Recently I wrote about “lutefisk,” and that got me thinking
about my Swedish roots.
Last year I had my DNA tested and it came out 53% Scandinavian. But growing up a Wallin in the Midwest, it
felt like much more. Looking at my hair,
my friends agree; while they are going gray in their middle age, I faded to
platinum blonde. My family tree shows
more like 62.5% Swede—five great-grandparents out of eight emigrated from
Sweden. My four grandparents’ surnames
are Wallin, Peterson, Anderson, and Erickson.
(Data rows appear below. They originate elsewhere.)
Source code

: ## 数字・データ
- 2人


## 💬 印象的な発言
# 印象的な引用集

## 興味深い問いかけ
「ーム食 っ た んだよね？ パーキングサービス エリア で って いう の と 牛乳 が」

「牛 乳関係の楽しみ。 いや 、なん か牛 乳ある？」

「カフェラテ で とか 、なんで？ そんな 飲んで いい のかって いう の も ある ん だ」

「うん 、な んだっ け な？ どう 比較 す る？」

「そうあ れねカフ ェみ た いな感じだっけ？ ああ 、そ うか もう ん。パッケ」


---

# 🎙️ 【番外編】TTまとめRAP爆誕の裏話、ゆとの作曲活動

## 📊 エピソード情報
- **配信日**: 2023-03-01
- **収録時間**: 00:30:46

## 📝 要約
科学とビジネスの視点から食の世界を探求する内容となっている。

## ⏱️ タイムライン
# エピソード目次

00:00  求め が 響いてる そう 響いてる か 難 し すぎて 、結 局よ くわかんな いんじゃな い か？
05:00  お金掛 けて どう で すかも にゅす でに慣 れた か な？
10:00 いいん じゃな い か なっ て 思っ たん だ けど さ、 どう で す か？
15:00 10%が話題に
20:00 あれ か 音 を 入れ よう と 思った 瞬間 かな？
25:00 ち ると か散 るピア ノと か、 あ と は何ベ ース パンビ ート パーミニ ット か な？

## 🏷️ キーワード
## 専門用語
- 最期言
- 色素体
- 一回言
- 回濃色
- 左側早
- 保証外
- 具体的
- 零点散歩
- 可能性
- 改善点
(The Erickson branch was from northern Germany.) You’ll find no offensive “-sen” endings on
these last names—that would mean Norwegian, and Grandma Wallin had no use for
Norwegians.
I’ve inherited a few things from The Old Country, but not
many. My great-grandparents all came as
young adults, with very little but the clothes on their backs. Only one of the five Swedes who came, my
great-grandmother Emelia Fryksdal Peterson, ever saw the old country again,
when she went back to Sweden with two of her daughters in 1920, shortly after Great
Grandpa died. A postcard survives from
that trip, showing the town where they stayed (Sandviken):
My Grandpa Sture Wallin was next-to-youngest of seven Wallin
children, the others (in order of age) being Isador, Inez, Iranus, Ithel,
Aurora, and Leonard. My father said that
my great-grandpa Frederick Wallin was a bit of a Swedish history buff, which
accounts for his children’s names. Sten
Sture, for instance, was a Swedish statesman who “beat up on the Danes,” which
would have put him in high favor with Great Grandpa.
In my childhood and youth, the Wallins gathered at Grandma
Sara and Grandpa Sture’s house on Christmas Eve. Besides the traditional Christmas lutefisk
and the delicious butter cookies which we called “Swedish Spritz,” there were
Swedish meatballs and rice pudding with a raisin in it. It was said that whoever ended up with the
raisin would have good luck in the coming year.
Things were a little less Swedish the rest of the year—but
compared to my middle-class Midwestern friends, this was still far more
ethnicity than most of them were exposed to!
In my younger days, I colored my hair brown. But as I have gotten older and given up that
expensive and high-maintenance habit, I have gotten in touch again with my
Inner Swede. I think my father and
grandparents would be pleased about that...
As Grandpa Wallin said to my brother one time many years ago, “Remember,
Bruce, you are a Swede. And nobody can
outthink a Swede, nobody can outwork a Swede, and nobody can outfight a Swede.”
Postscript: Recent ancestry DNA "ethnicity estimate updates" now have me as 84% Scandinavian. I'm not surprised!
Postscript: Recent ancestry DNA "ethnicity estimate updates" now have me as 84% Scandinavian. I'm not surprised!